Maybe the Web should be reinvented, slightly at least. Maybe it would be a good thing if Web Assembly in conjunction with HTTP3 or something akin to it ate the whole beast, ecmascript and all.
Just saying "purely functional SPAs" was lazy, but it's usually enough to convey what makes Hyperapp different from other frameworks like React, etc. Let me try harder.
There's no native API for representing apps as finite-state-machines (Moore style) [1]. Admittedly, we could do a better job at explaining why you should care.
Hyperapp actions (Elm messages) correspond directly to FSM "events". Hyperapp effects (Elm commands) correspond directly to FSM "actions". The "single-global-state" corresponds to the fact that an FSM is always in just one of a number of "states".
Hyperapp is FSM architecture for JavaScript apps.
It is also bundled with a VDOM implementation optimized for immutability, e.g., you must derive your UI from the state, can't produce uncontrolled side effects, and can't use traditional DOM events, instead you think of every UI interaction as a state transition.
One more cool thing about Hyperapp is subscriptions. An abstraction to toggeable event streams: think bidirectional effects, e.g., global mouse/keyboard events, time, animation frames, geolocation.
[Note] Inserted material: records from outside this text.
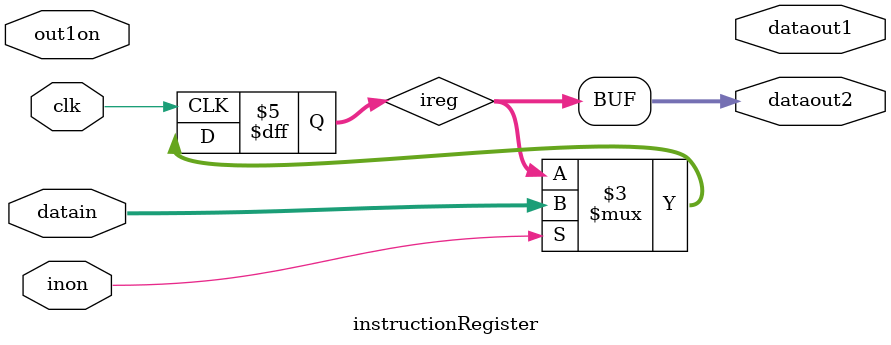
<source format=v>
module instructionRegister (
  input clk,
  input inon,
  input out1on,
  input [31:0] datain,
  output [31:0] dataout1, // b bus
  output [31:0] dataout2 // instruction decoder
);

  assign dataou1 = out1on ? ireg : 32'bz;
  assign dataout2 = ireg;

  reg [31:0] ireg;
  always @ (posedge clk) begin
    if (inon) ireg <= datain;
  end
endmodule
</source>
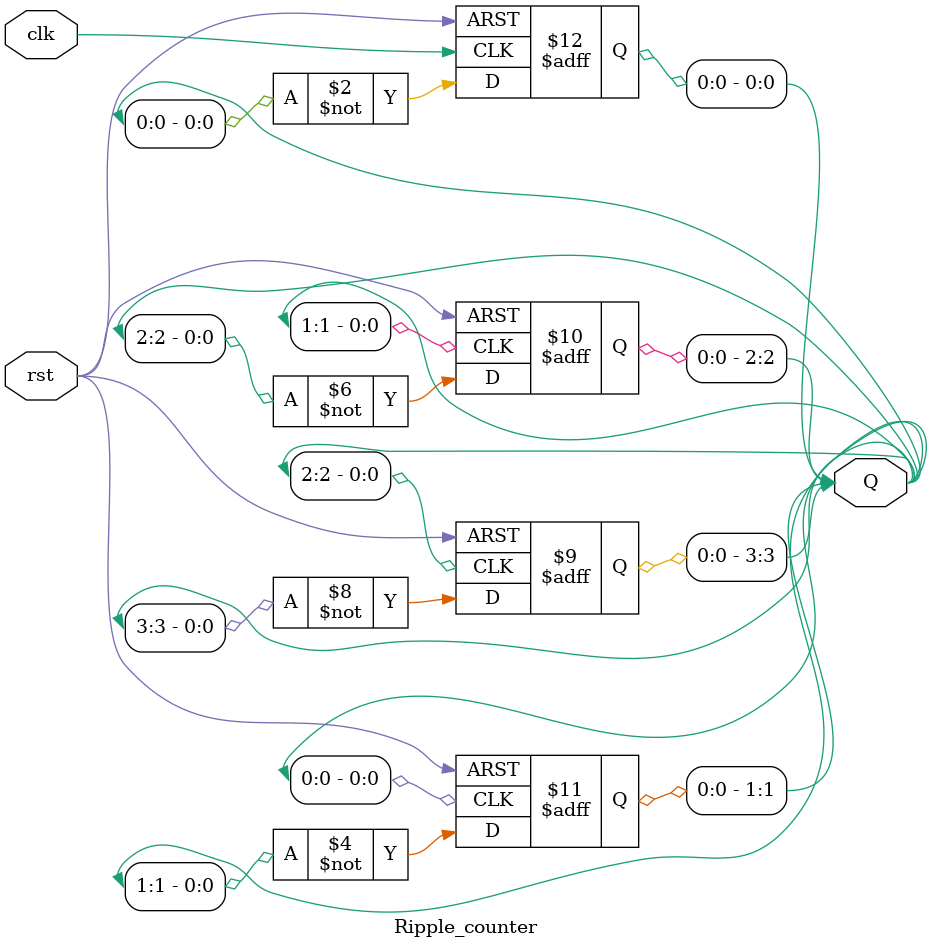
<source format=v>
module Ripple_counter (
    input wire clk,
    input wire rst,
    output reg [3:0] Q
);

always @(posedge clk or posedge rst) begin
    if (rst)
        Q[0] <= 1'b0;
    else
        Q[0] <= ~Q[0];
end

always @(posedge Q[0] or posedge rst) begin
    if (rst)
        Q[1] <= 1'b0;
    else
        Q[1] <= ~Q[1];
end

always @(posedge Q[1] or posedge rst) begin
    if (rst)
        Q[2] <= 1'b0;
    else
        Q[2] <= ~Q[2];
end

always @(posedge Q[2] or posedge rst) begin
    if (rst)
        Q[3] <= 1'b0;
    else
        Q[3] <= ~Q[3];
end
endmodule
</source>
Can't use DOM events to create side effects. What we do is define UI interactions as state transitions. Transitions allow you to say [nextState, myEffect] to update the state and create a "controlled" effect (just an object representation of a side effect, very much like how VDOM uses objects to represent DOM nodes). Effects in Hyperapp are the same as Elm commands.
Stimulus is not so much concerned with rendering HTML. Hyperapp is almost exclusively focused on rendering HTML and client side application architecture (state management, controlled side effects, subscriptions).
It's more comparable to Elm than React, Vue, Angular, Svelte, etc., since it's based on functional principles and you can only write pure, immutable code.